I have yet to leave. We’re months away from deployment. However, this doesn’t assuage the mounting tension, sorrow, anxiety, and doubt of the looming goodbye.

I cherish each touch, every ‘off-to-work’ kiss, that hidden gaze that embarasses her when discovered, those few Saturday mornings where Gabe’s oversleep allows us to snuggle, and those evening drives to “help Gabe fall asleep” which we use as an excuse for a quick escape to Starbucks. These are momentos which I have too often ignored or shared without cognition. I will miss holding Katherine’s hand…so much comfort, nurture and confidence is there.

I make sure I drop Gabe off at preschool every morning, even if that means I’ll be 15 minutes late into the office. Lately, I’ve left the office early some days so I can pick him up. There’s nothing like seeing the happiness on Gabe’s face when I sneak in to pick him up. I try not to waste a day off when I get one, whether we go to the zoo just to play on the playground and eat a “hotgog” (in Gabe speak), or invade the beach in the big way in which Gabe enters the sand and water. I’ll miss his giggles.

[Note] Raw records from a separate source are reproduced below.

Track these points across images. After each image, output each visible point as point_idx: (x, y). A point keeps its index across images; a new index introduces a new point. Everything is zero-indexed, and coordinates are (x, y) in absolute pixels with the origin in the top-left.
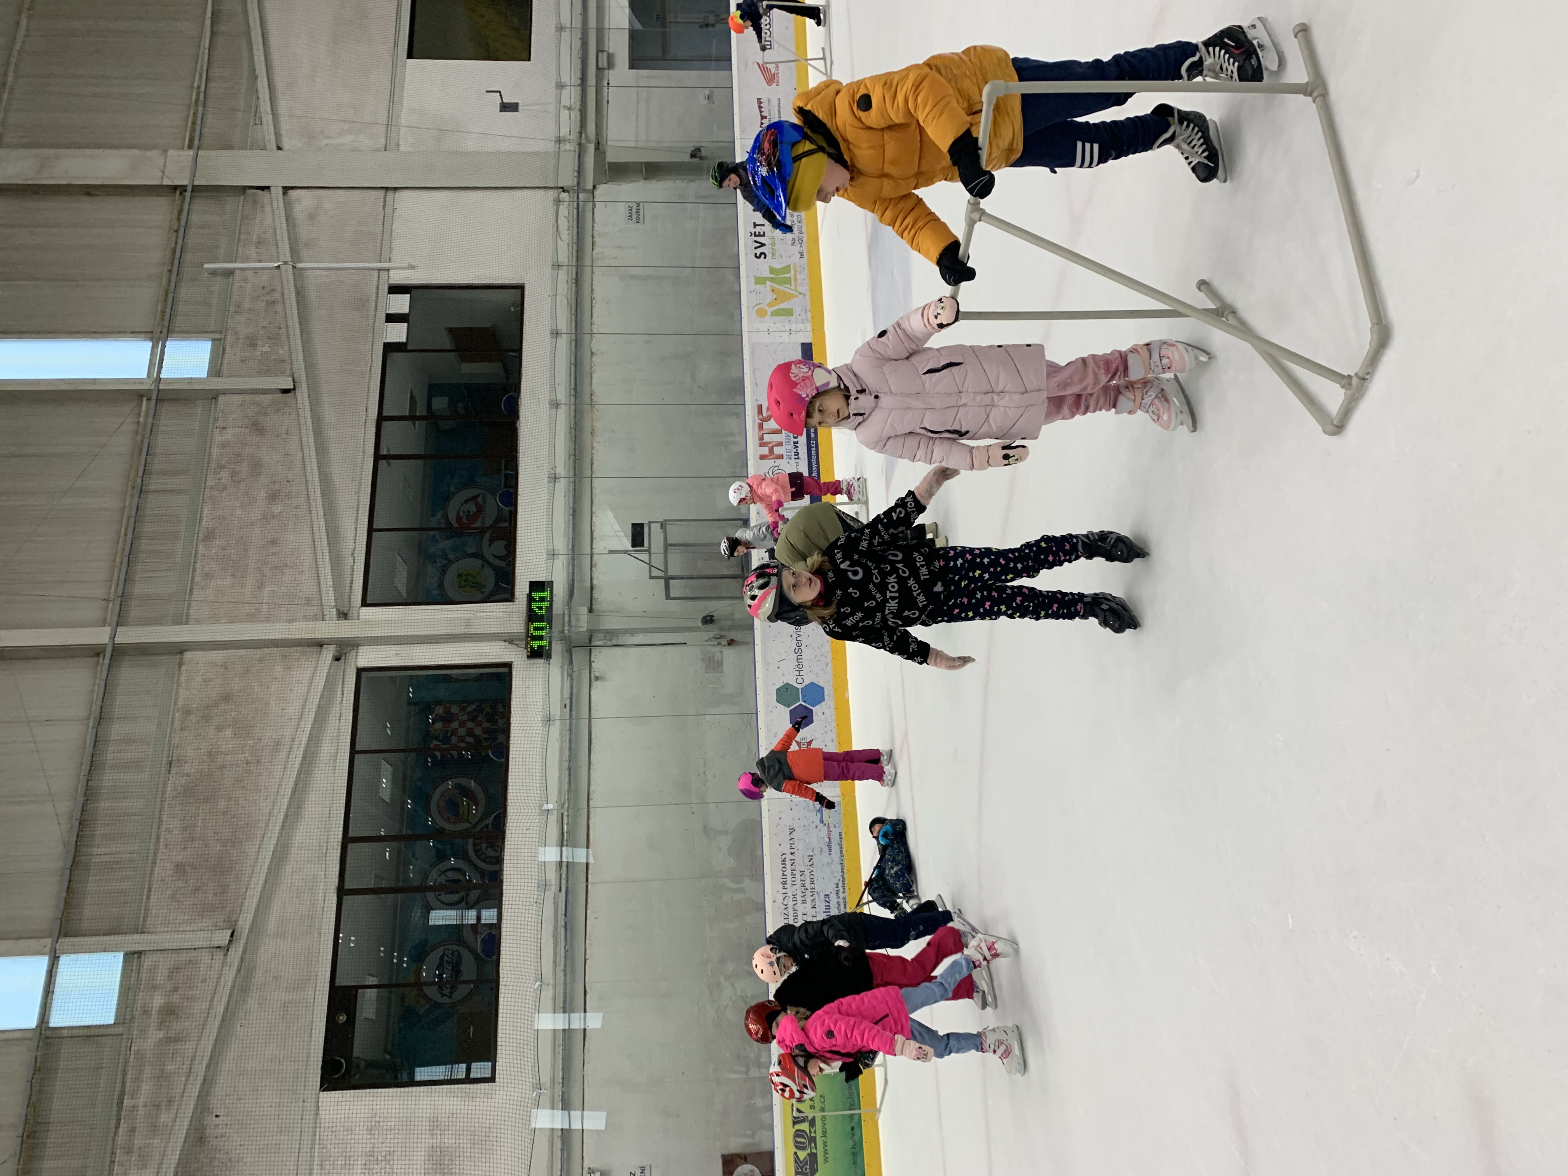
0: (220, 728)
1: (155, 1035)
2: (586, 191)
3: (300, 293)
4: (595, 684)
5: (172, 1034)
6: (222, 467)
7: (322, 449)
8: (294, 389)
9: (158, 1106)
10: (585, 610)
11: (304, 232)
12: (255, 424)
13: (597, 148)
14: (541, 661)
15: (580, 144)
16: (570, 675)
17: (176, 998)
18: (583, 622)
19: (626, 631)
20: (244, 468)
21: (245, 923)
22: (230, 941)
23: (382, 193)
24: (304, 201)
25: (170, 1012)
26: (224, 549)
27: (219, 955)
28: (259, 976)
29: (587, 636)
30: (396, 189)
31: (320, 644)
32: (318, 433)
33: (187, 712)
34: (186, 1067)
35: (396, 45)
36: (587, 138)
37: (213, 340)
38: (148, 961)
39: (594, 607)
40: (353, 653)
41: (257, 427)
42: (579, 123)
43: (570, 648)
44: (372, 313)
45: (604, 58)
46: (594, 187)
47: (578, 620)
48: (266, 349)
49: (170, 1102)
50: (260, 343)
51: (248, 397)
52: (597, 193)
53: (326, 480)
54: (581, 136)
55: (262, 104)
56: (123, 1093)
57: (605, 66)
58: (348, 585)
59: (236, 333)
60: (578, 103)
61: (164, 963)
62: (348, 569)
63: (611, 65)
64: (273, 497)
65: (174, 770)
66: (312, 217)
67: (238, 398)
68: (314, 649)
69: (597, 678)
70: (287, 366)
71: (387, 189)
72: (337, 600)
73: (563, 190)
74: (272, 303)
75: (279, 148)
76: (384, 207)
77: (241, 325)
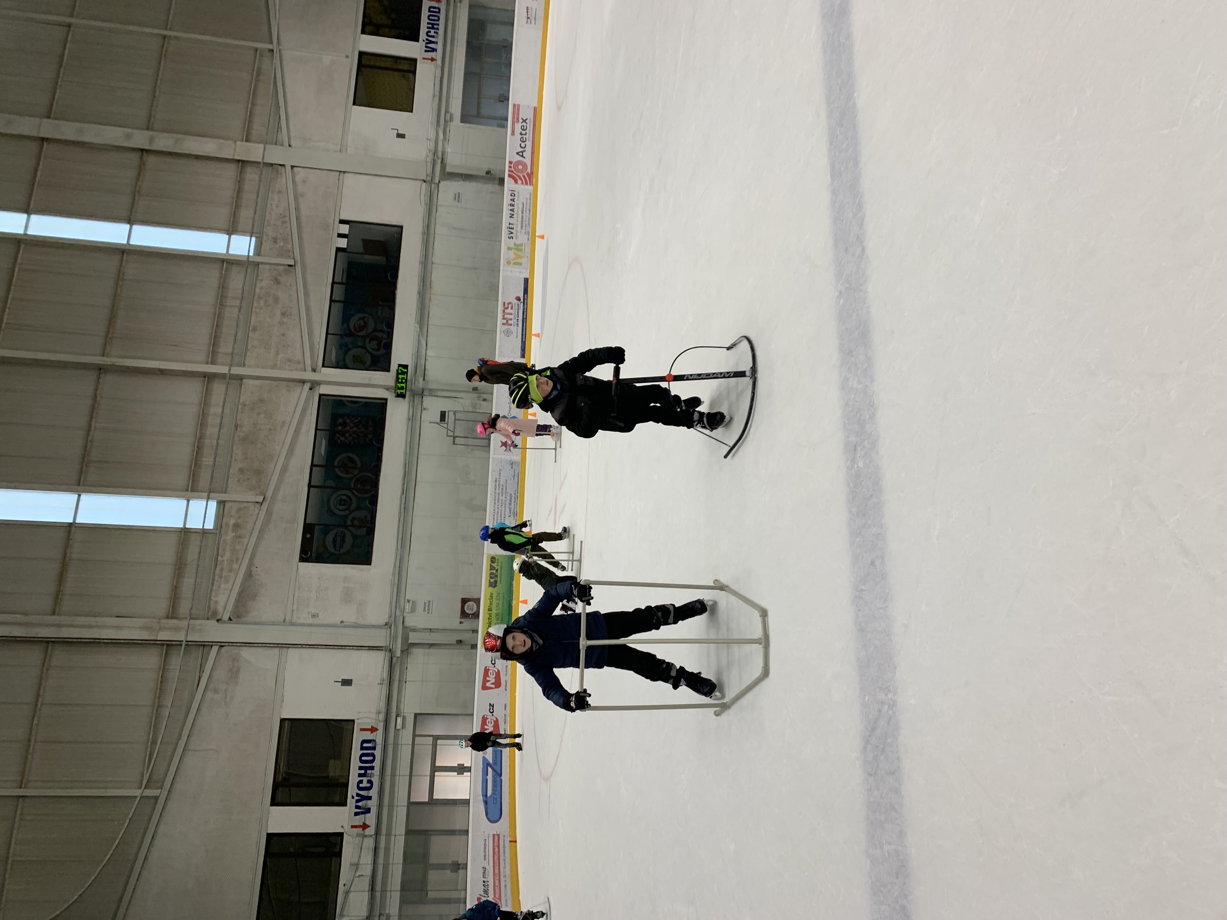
0: (259, 414)
1: (231, 535)
2: (435, 183)
3: (298, 218)
4: (424, 412)
5: (238, 534)
6: (261, 298)
7: (306, 295)
8: (295, 266)
9: (232, 561)
10: (422, 379)
11: (300, 189)
12: (276, 279)
13: (442, 163)
14: (401, 399)
15: (434, 159)
16: (413, 407)
17: (239, 521)
18: (420, 384)
19: (439, 390)
20: (271, 300)
21: (269, 494)
22: (263, 501)
23: (338, 173)
24: (301, 174)
25: (237, 526)
26: (261, 335)
27: (258, 506)
28: (274, 517)
29: (422, 390)
30: (344, 172)
31: (303, 382)
32: (305, 287)
33: (244, 405)
34: (244, 546)
35: (348, 96)
36: (437, 158)
37: (256, 237)
38: (228, 505)
39: (425, 378)
40: (317, 388)
41: (277, 282)
42: (434, 147)
43: (414, 394)
44: (331, 232)
45: (448, 116)
46: (439, 182)
47: (418, 383)
48: (281, 244)
49: (237, 560)
50: (278, 241)
51: (273, 267)
52: (440, 185)
53: (308, 309)
54: (434, 155)
55: (282, 121)
56: (218, 555)
57: (449, 119)
58: (316, 356)
59: (268, 235)
60: (435, 138)
61: (235, 506)
62: (316, 350)
63: (451, 119)
64: (283, 314)
65: (239, 429)
66: (304, 182)
67: (267, 266)
68: (300, 384)
69: (424, 409)
70: (291, 254)
71: (340, 172)
72: (311, 363)
73: (424, 181)
74: (285, 222)
75: (290, 146)
76: (339, 180)
77: (270, 231)
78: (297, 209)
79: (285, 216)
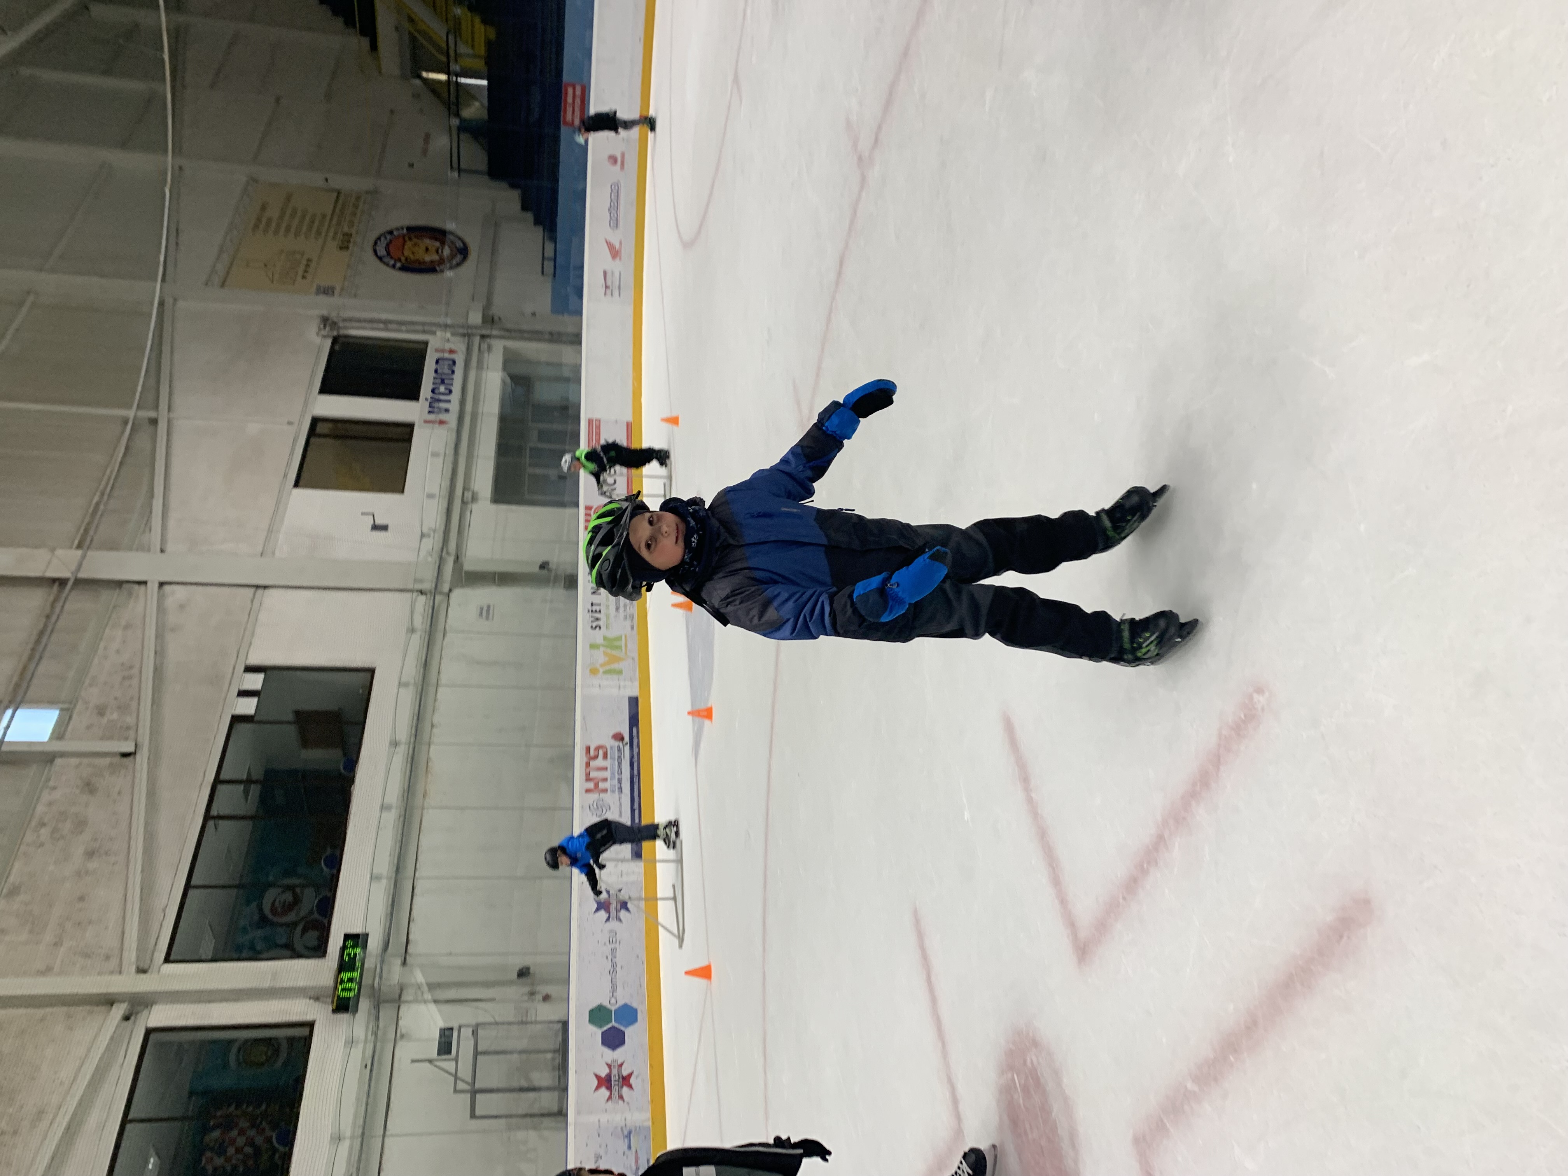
2: (441, 593)
3: (158, 671)
4: (400, 1042)
6: (43, 825)
7: (152, 809)
8: (135, 753)
10: (398, 962)
11: (172, 618)
12: (88, 784)
13: (456, 560)
14: (346, 1016)
15: (441, 558)
16: (375, 1032)
18: (395, 975)
20: (67, 827)
23: (252, 590)
24: (178, 595)
26: (27, 904)
29: (398, 990)
30: (265, 587)
31: (111, 1001)
32: (152, 793)
36: (448, 553)
37: (62, 710)
39: (408, 959)
40: (145, 1012)
41: (89, 787)
42: (441, 540)
44: (224, 689)
45: (468, 495)
46: (450, 590)
47: (389, 972)
48: (114, 717)
50: (108, 711)
51: (85, 761)
52: (452, 595)
53: (150, 837)
54: (442, 552)
55: (154, 516)
57: (470, 500)
58: (153, 940)
59: (87, 703)
60: (442, 528)
62: (155, 926)
63: (474, 498)
64: (90, 854)
66: (182, 607)
67: (74, 761)
68: (103, 1008)
69: (402, 1037)
70: (132, 733)
71: (257, 587)
72: (138, 957)
73: (422, 592)
74: (130, 677)
75: (162, 551)
76: (252, 601)
77: (93, 695)
78: (160, 653)
79: (131, 667)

“Compensation” is the term used by the Army Behavioral Heath experts to denote the efforts Soldiers and their family members undertake to make up for time that will be missed. This happens on both ends of a deployment. It can introduce it’s own kind of anxiety and pressure.

Don’t interpret me as bemoaning this deployment. I feel called to this role as my battalion’s chaplain. I embrace it as YHWH-God’s call on my life. I anticipated the potential of a deployment as an acceptable eventuality of being an Army chaplain. However, do not equate “calling” to “easy.” It’s usually just the opposite. 

I love God. I love Katherine. I love Gabe. I love my Soldiers. It’s not equal, but symbiotic. Calling is an integrated endeavor.

I can’t help but ask…what is God’s call requesting of you?